A significant amount of stress and coping literature has investigated the sources of stress in traditional sports (2,3,5). It was initially theorised that athletes could experience an unlimited number of stressors (6,7). More recent sport studies have suggested a smaller number of reoccurring stressors that impact most athletes. For example, diary studies with golf and rugby union players have reported that between three and five sources of stress account for most stressors reported by these athletes (8,9). Over 31 days of competitive play, international adolescent golfers reported four main stressors – physical error, making a mental error, watching an opponent playing well, and challenging weather conditions – that accounted for 75.3% of all the stressors reported (8). Similarly, international adolescent rugby union players reported five stressors – physical error, criticism from coach/parent, making a mental error, injury, and observing an opponent play well – accounting for 73% of stressors reported in a 31- day period (9). Similar stressors were reported by professional rugby union players over a 28- day period (physical injury, mental error, and physical error), accounting for 44% of all stressors (10).

Data taken from a collection:
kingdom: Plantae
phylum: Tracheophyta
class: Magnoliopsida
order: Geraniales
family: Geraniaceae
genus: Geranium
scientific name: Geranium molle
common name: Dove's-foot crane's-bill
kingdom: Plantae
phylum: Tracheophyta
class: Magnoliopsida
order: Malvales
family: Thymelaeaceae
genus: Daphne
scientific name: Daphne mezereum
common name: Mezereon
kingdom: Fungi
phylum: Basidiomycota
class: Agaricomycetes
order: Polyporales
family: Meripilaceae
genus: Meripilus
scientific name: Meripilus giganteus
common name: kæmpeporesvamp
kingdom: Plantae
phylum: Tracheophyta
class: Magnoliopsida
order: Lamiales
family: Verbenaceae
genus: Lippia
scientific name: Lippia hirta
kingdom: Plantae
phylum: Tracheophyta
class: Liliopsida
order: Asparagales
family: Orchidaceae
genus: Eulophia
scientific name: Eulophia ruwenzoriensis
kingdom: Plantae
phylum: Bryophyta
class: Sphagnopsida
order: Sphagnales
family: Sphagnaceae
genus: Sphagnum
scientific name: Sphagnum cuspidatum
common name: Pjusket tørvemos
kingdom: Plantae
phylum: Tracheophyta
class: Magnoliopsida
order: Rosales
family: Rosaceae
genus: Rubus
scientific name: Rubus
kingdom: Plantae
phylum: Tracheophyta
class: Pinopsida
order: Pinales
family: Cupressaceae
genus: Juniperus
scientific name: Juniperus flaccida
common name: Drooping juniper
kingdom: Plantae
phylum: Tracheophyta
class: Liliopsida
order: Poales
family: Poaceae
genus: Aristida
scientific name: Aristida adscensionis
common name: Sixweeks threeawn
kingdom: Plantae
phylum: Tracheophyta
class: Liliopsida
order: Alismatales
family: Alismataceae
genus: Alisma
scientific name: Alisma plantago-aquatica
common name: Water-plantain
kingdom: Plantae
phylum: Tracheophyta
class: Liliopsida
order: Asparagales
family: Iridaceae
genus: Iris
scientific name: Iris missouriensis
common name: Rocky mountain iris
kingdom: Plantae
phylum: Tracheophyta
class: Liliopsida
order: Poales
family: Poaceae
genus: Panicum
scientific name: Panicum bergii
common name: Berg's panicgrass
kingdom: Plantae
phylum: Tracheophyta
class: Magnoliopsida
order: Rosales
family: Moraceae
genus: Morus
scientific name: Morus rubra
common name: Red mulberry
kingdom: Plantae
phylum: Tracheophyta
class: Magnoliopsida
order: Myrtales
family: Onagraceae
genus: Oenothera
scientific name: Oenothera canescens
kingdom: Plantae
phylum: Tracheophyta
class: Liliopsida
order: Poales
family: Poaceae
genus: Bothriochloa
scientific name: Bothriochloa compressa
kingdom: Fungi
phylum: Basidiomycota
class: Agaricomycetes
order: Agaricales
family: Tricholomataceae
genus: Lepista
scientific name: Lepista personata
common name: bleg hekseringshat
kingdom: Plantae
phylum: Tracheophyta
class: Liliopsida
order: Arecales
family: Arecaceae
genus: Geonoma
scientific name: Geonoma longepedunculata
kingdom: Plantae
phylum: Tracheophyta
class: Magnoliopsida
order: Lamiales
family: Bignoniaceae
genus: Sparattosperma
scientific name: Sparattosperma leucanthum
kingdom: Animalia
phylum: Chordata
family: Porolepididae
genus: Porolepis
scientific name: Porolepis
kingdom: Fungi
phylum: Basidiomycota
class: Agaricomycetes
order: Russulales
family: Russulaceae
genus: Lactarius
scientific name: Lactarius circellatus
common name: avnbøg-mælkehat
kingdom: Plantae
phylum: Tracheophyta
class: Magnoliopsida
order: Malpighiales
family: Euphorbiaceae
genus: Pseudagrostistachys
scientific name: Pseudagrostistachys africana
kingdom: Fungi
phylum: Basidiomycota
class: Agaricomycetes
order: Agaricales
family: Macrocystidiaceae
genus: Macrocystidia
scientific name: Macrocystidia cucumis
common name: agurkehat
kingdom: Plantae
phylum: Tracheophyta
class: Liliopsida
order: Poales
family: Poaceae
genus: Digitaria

§ **Work request A**
Answer these questions using the passage on sources of stress in sport:
(i) What was it first theorized athletes could experience?
(ii) What share of all reported stressors did the five stressors named by the international adolescent rugby union players account for?
(iii) Over how many days did the professional rugby union players report their stressors?
§ **Work request B**
Write a continuation of the passage on sources of stress in sport, beginning right after its final sentence.
These data come from a separate source.

§ **Result A**
(i) An unlimited number of stressors.
(ii) 73%.
(iii) 28 days.

§ **Result B**
A study by Nicholls et al. (5) used concept maps to understand stress and coping in a large sample of athletes of diverse ability ranging from club level to international level. Overall, 20 stressors were reported with some specific to the nature of the sport (i.e, individual vs. team; contact vs. non-contact) and the athletes’ abilities. For example, national/international athletes reported only seven stressors – injury, error, performance, outcome, training, opponent, and fitness. Overall, the body of research on sport-specific stressors suggests that athletes are likely to encounter a small number of stressors that reoccur over time and differ based on the nature of the sport and achievement level (3).
A rapidly emerging sporting industry is esports, or the competitive and organised playing of video games (11). In the last decade, the esports industry has seen rapid growth in prize money, spectatorship, and economic activity. The esports industry is estimated to be worth USD$24.9 billion (12) and, in 2020, total prize pools were expected to reach over USD$300 million (13).
The similarities between esports and traditional sport are becoming more evident in how esports organisations support their esports athletes to improve both physically and mentally (14). For instance, Team Liquid, a major international esports organisation, constructed an 8000-square-foot esports training facility. The facility allows players access to highperformance gaming computers for practice and an on-site chef, sport psychologist, nutritionist, and gym facilities (15). Moreover, an Australian university uses the Foundations, Talent, Elite and Mastery (FTEM) framework (16), developed in sport, to offer scholarships to esports athletes playing League of Legends (LoL) and supports the LoL team with a multidisciplinary sports science team, consisting of a sports psychologist, strength and conditioning coach, and dietitian (17).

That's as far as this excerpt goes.